── Stored data ──
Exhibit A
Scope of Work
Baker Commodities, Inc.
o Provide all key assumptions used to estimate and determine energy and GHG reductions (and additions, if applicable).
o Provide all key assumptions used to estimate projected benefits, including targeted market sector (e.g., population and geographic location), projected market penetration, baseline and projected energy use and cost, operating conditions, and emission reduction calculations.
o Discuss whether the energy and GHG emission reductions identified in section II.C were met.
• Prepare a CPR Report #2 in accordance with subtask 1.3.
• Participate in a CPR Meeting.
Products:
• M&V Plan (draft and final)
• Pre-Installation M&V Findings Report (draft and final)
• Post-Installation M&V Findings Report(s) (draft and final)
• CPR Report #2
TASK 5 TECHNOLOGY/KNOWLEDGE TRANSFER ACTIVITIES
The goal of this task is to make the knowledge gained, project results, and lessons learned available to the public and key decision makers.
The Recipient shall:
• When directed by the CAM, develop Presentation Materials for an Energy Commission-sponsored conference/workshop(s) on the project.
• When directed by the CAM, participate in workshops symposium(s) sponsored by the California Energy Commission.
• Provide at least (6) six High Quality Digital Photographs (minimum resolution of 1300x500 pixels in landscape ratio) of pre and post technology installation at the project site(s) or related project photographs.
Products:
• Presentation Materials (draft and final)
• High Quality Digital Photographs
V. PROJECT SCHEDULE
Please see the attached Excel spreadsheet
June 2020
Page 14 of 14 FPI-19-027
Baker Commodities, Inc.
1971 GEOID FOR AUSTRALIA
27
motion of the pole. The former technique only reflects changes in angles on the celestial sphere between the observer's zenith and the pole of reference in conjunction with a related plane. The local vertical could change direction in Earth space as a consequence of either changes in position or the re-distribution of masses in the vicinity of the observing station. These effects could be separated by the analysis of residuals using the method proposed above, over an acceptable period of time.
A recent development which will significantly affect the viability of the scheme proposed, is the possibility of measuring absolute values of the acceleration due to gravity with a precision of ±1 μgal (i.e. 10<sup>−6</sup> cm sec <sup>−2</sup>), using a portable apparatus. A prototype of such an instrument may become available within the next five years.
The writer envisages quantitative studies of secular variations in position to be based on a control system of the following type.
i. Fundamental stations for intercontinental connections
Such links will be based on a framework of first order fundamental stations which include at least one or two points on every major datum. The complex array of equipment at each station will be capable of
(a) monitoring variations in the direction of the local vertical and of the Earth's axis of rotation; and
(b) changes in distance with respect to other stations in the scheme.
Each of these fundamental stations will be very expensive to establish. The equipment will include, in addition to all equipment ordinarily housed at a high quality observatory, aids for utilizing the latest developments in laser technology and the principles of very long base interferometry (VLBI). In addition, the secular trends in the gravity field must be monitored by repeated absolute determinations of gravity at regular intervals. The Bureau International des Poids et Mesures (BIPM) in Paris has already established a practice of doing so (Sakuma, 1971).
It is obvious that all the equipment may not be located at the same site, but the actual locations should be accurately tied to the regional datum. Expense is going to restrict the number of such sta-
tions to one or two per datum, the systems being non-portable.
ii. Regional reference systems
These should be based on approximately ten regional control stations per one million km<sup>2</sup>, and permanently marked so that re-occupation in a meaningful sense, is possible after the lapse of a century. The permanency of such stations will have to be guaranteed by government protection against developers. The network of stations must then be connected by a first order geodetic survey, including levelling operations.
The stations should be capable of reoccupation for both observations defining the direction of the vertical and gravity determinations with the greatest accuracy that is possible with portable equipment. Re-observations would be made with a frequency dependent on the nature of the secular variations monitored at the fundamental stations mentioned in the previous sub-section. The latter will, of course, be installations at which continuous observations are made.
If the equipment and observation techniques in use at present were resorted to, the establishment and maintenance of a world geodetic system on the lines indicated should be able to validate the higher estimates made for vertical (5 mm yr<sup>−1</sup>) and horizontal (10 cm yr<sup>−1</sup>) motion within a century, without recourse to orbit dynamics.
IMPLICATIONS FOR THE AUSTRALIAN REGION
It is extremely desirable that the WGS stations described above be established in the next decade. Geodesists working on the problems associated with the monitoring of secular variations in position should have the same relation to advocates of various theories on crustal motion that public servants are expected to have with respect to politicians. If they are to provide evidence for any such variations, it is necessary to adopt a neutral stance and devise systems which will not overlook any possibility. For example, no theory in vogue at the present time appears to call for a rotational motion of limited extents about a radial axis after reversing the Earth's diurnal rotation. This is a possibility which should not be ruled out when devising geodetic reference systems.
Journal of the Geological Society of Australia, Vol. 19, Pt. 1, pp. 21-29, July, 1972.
───
▶ [Task goal]: Copy out the lines above exactly, beginning at the one that contains "The writer envisages" and ending at the one that contains "(b) changes in".

▶ [Answer below]:
The writer envisages quantitative studies of secular variations in position to be based on a control system of the following type.
i. Fundamental stations for intercontinental connections
Such links will be based on a framework of first order fundamental stations which include at least one or two points on every major datum. The complex array of equipment at each station will be capable of
(a) monitoring variations in the direction of the local vertical and of the Earth's axis of rotation; and
(b) changes in distance with respect to other stations in the scheme.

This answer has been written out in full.